START Document section
Participating organisations are rewarded both according to the time spent reading Piano content on each site, and the site through which the subscriber initially signs up. The type of content is also used in Piano’s algorithm; videos, podcasts and in-depth articles are given more weight than wire copy and discussion forums.

One argument in favour of this system is that it can mitigate the tyranny of a hits-driven approach. But there is still intense competition among participating organisations, and one of the most noticeable trends has been for publications to try increasingly to cement a distinct identity, says Cirman.

And it is worth noting that the Slovenian media still bears some lingering effects of the socialist era, when the front pages were filled with dry political reporting.

"Now papers are putting their own stories on the front page, and the Piano system will only make that happen more often," says Cirman. When writing them, journalists do not know whether or not their articles will be behind the paywall – although many have found it "quite a cultural shock" to find their work getting far fewer readers, says Cirman.

He believes the paywall will encourage journalists to make news stories more readable. "We have noticed that if you write hard news stories in a slightly different way, it can have a dramatic effect on the number of views online," he said.

being required to pay for good stories will mean that readers simply won't read themBoris Vezjak, academic
Dnevnik has been experimenting with how it presents content, for example by waiting until early morning (rather than the evening before) to post articles that are likely to be popular. But a weakness of the Piano system, Cirman says, is that it "ties the hands" of its participating organisations. "It's the same formula for everyone," says Cirman, "the only room for manoeuvre is which articles you put behind the paywall."
END Document section
START Input data
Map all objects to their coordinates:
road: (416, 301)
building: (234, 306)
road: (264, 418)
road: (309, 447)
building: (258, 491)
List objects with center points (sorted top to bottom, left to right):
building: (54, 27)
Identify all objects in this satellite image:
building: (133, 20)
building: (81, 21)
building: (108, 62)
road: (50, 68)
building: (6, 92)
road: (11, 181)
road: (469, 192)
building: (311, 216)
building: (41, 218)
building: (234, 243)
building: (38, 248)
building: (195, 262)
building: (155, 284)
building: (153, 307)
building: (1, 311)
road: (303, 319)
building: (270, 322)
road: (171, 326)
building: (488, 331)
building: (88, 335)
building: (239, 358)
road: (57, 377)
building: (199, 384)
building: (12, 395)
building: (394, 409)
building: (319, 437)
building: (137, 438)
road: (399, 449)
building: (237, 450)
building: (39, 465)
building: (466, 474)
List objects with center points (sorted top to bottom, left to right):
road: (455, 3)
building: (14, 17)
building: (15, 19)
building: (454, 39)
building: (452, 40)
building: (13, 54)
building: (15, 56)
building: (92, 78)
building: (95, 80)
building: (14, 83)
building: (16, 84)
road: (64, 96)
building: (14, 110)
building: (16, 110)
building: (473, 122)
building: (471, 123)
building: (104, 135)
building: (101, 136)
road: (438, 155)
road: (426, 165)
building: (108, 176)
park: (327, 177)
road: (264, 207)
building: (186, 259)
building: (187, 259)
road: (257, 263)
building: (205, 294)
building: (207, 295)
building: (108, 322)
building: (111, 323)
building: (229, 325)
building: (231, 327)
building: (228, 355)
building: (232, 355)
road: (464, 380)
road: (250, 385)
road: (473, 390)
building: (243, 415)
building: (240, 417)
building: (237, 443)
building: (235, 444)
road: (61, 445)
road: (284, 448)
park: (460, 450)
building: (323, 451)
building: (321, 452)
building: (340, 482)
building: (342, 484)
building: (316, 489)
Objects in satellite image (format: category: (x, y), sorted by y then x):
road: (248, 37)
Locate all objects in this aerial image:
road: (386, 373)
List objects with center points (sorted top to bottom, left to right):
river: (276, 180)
END Input data
### Activities:
a – Name every type of content that the article on the Piano paywall says is used in Piano's algorithm.
b – Pick up the article on the Piano paywall after its last sentence and carry it on.
The listing is not needed for this work.

### Responses by item number:
a – Videos, podcasts, in-depth articles, wire copy, discussion forums

b –
Boris Vezjak, an academic teaching a media ethics course at Maribor University (in Slovenia's second city, Maribor) and regular media contributor, is not convinced by the argument that Piano will improve the quality of the media. "Readers don't necessarily spend longer time reading the better content," says Vezjak. "There is a need for other criteria to reward better journalism within a paywall system."

In tough economic times, Vezjak believes that a more likely effect is a less-informed public, since in many cases "being required to pay for good stories will mean that readers simply won't read them".

Such a view is fairly widespread among Slovene journalists. Tanja Lesničar-Pucko, a Dnevnik columnist, recently made a similar argument [Slovene], and Igor Bašin, a music journalist whose Saturday column for Dnevnik is now often behind the Piano paywall, agrees.

"I think that the Piano system uses principles more appropriate to large worldwide media organisations," says Bašin. "Only two million people read and speak Slovene. So Piano is a sort of barrier stopping Slovenian people from getting 'good' information about what is happening in the world or their own country from the Slovenian media."

But David Brauchli, communications director of Piano Media, argues that the barriers to payment are psychological rather than economic.

"To purchase an entire month of Piano costs less than two beers or a small pizza in central Ljubljana," Brauchli says.

"Piano isn't supposed to save a newspaper commercially, it's an additional source of revenue. When a newspaper chooses to implement Piano’s system there is no loss of online advertising."

He adds that the analytics data and know-how provided by Piano enable Slovene publishers to set up a subscription system which would be difficult to implement themselves, and helps them to improve their approach to monetisation on an ongoing basis.

Many agree that some kind of paid content system is inevitable going forward and that Piano is helping Slovene media overcome their readers' psychological barrier against that idea. But as Primož Cirman says, it is still too soon to fully assess the impact of Piano either on the finances or the approach of Slovenian media organisations. "At the moment, we are all still learning," he said.